I brought the first one to America and for a short time, the ocean belonged to us. Today, that ocean is red, though our history as the first gave us a solid reputation within that market.

Clinical Supply Solutions

This blue ocean play came from a different strength: flexibility and adaptability. Before 2012, companies with a viable drug candidate looked to large pharma for their blister packs, their bottles, and their distribution services. Even if they only needed a few tablets, they would have to book a room that was meant to produce 10,000 tablets a day, reconfiguring it to produce small batches at large batch prices. There was no flexibility for urgent or unpredictable demand.

What if there was a facility that could produce small runs in small rooms, using pre-establish protocols to enable quick turnarounds? What if you could book such a room on a few days or even a few hours notice? Here was an uncontested market space, and we developed a dedicated plant to meet a new demand.

Others are making moves to establish similar operations that will bloody the waters. In the meantime, we have begun swimming into deeper blue waters.  Orphan drug sponsors can rarely find enough patients on our own shores; they are forced to go global to get the necessary patient numbers. It took 2 years to establish our UK facility and get MHRA certification, and we figure that gives us a 2-year license to fish in this ocean alone.

Dedicated Shops

Quality and regulatory excellence are two of our company strengths. So when a colleague in an unrelated field – bioprocessing – ran into quality and regulatory issues, I came up with the idea of working with him to create a dedicated shop inside our facility. This bioprocessing shop will launch by the end of the year, and two more very different shops are in the pipeline.

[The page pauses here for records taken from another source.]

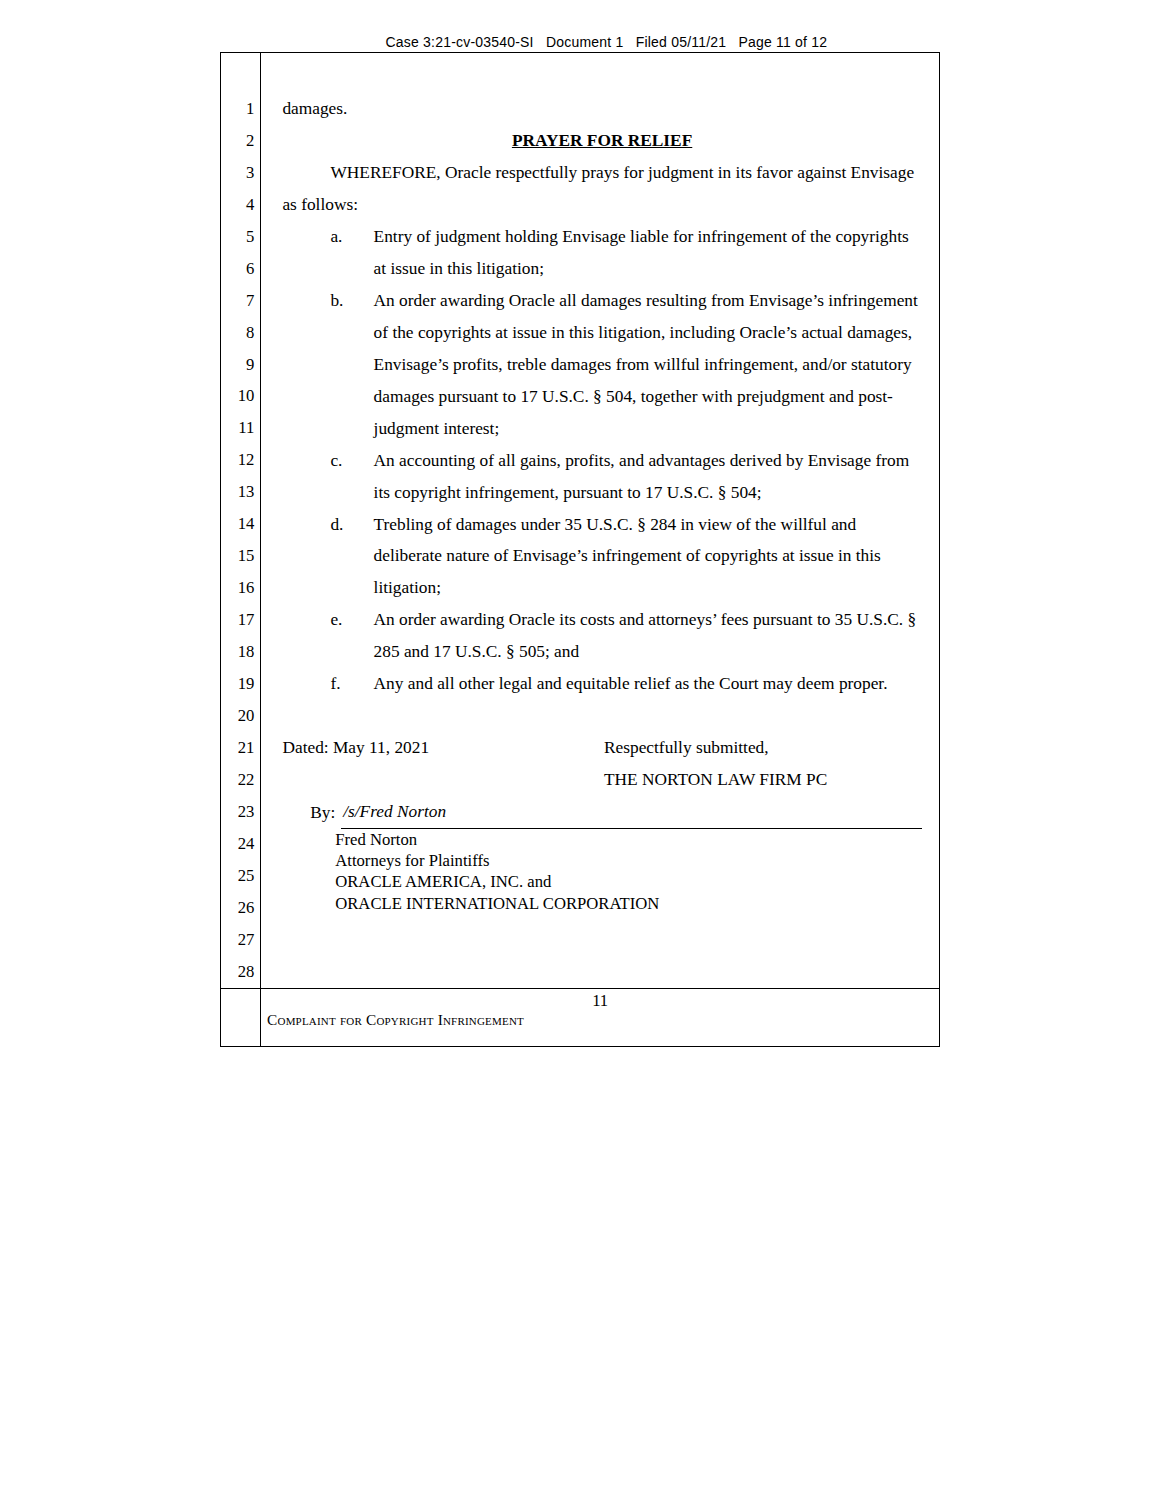Case 3:21-cv-03540-SI Document 1 Filed 05/11/21 Page 11 of 12
1
2
3
4
5
6
7
8
9
10
11
12
13
14
15
16
17
18
19
20
21
22
23
24
25
26
27
28
damages.
PRAYER FOR RELIEF
WHEREFORE, Oracle respectfully prays for judgment in its favor against Envisage as follows:
a.
Entry of judgment holding Envisage liable for infringement of the copyrights at issue in this litigation;
b.
An order awarding Oracle all damages resulting from Envisage’s infringement of the copyrights at issue in this litigation, including Oracle’s actual damages, Envisage’s profits, treble damages from willful infringement, and/or statutory damages pursuant to 17 U.S.C. § 504, together with prejudgment and post-judgment interest;
c.
An accounting of all gains, profits, and advantages derived by Envisage from its copyright infringement, pursuant to 17 U.S.C. § 504;
d.
Trebling of damages under 35 U.S.C. § 284 in view of the willful and deliberate nature of Envisage’s infringement of copyrights at issue in this litigation;
e.
An order awarding Oracle its costs and attorneys’ fees pursuant to 35 U.S.C. § 285 and 17 U.S.C. § 505; and
f.
Any and all other legal and equitable relief as the Court may deem proper.
Dated: May 11, 2021
Respectfully submitted,
THE NORTON LAW FIRM PC
By:
/s/Fred Norton
Fred Norton
Attorneys for Plaintiffs
ORACLE AMERICA, INC. and
ORACLE INTERNATIONAL CORPORATION
11
Complaint for Copyright Infringement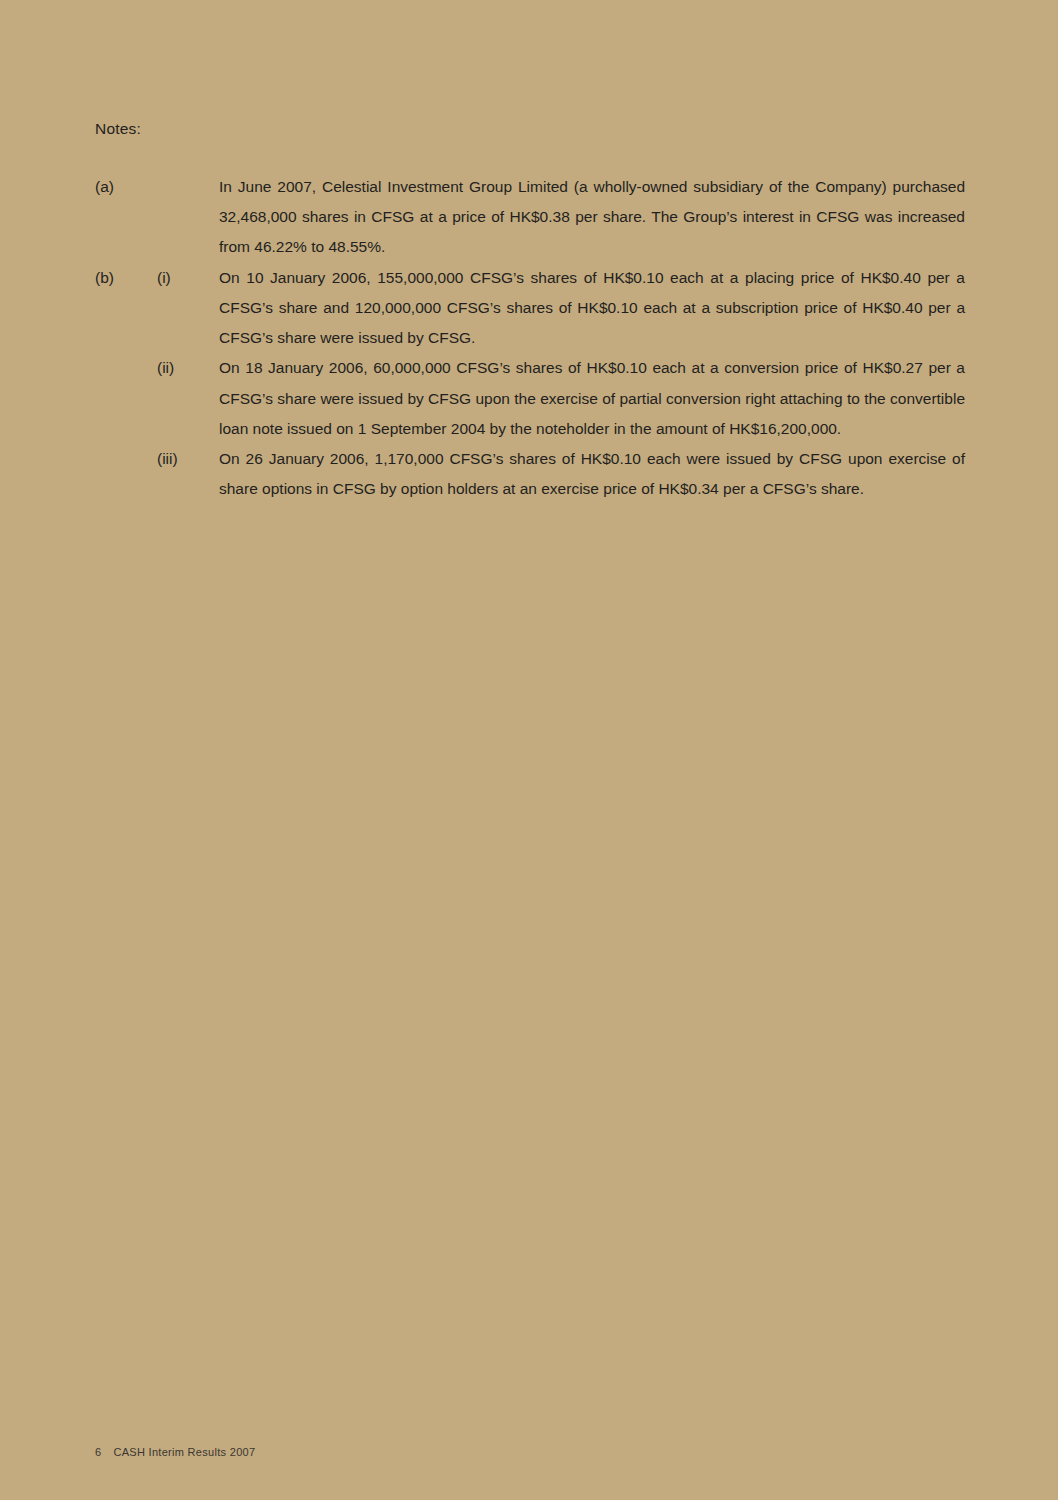Notes:
| (a) | | In June 2007, Celestial Investment Group Limited (a wholly-owned subsidiary of the Company) purchased 32,468,000 shares in CFSG at a price of HK$0.38 per share. The Group’s interest in CFSG was increased from 46.22% to 48.55%. |
| (b) | (i) | On 10 January 2006, 155,000,000 CFSG’s shares of HK$0.10 each at a placing price of HK$0.40 per a CFSG’s share and 120,000,000 CFSG’s shares of HK$0.10 each at a subscription price of HK$0.40 per a CFSG’s share were issued by CFSG. |
| | (ii) | On 18 January 2006, 60,000,000 CFSG’s shares of HK$0.10 each at a conversion price of HK$0.27 per a CFSG’s share were issued by CFSG upon the exercise of partial conversion right attaching to the convertible loan note issued on 1 September 2004 by the noteholder in the amount of HK$16,200,000. |
| | (iii) | On 26 January 2006, 1,170,000 CFSG’s shares of HK$0.10 each were issued by CFSG upon exercise of share options in CFSG by option holders at an exercise price of HK$0.34 per a CFSG’s share. |
6 CASH Interim Results 2007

Full Solubilization Services

Here’s a blue ocean we’re still scouting: full solubilization services. Imagine one company that can offer the full range of solubilization services. With our recent strategic acquisition of the Pennsylvania-based company Powdersize, we are almost there. Powdersize is one of two contract companies capable of micronization, the other having been bought by a competitor. We are missing one piece of the puzzle: spray drying.

The ocean viewed from 30,000 feet

Stringing all of these services together into Suite Services creates yet another blue ocean. No other company with revenue under $1 billion offers this combination of services. Of course, anyone can put together a unique combination of services. The key is to choose your pieces not at the 30,000-foot level, but at the 5,000-foot level.

If you were designing a city from the window of a jet plane at 30,000 feet, you might choose to put your city near the river, to dam the river for hydroelectric power, and to cultivate farms on the flatlands behind the city. But when you get closer you might see that the river is too small to dam, the soil to unstable to support skyscrapers, and the flatlands are too rocky to farm.

If you looked at the drug development pipeline from 30,000 feet, you’d start with API development, add formulation, and string it together with analytical. You’ve seen this combination before. It makes sense from a distance. But if you get in closer you’ll see what the customer really needs, even if he or she doesn’t yet know it. Adding micronization was like that. You would never see the need for this piece from 30,000 feet, and our clients never asked us to bring this service in house. But we realized that when packaged together with our analytical and formulation services, micronization creates a much stronger value proposition for our customers by allowing them to develop drugs under a single corporate roof.

None of these blue ocean strategies from our industry created a jaw-dropping Cirque moment for our customers. None will go down in history as game-changing plays. But every time we get out of the red ocean, creating untapped, uncomplicated markets, our books see a nice little crescendo that our investors truly appreciate.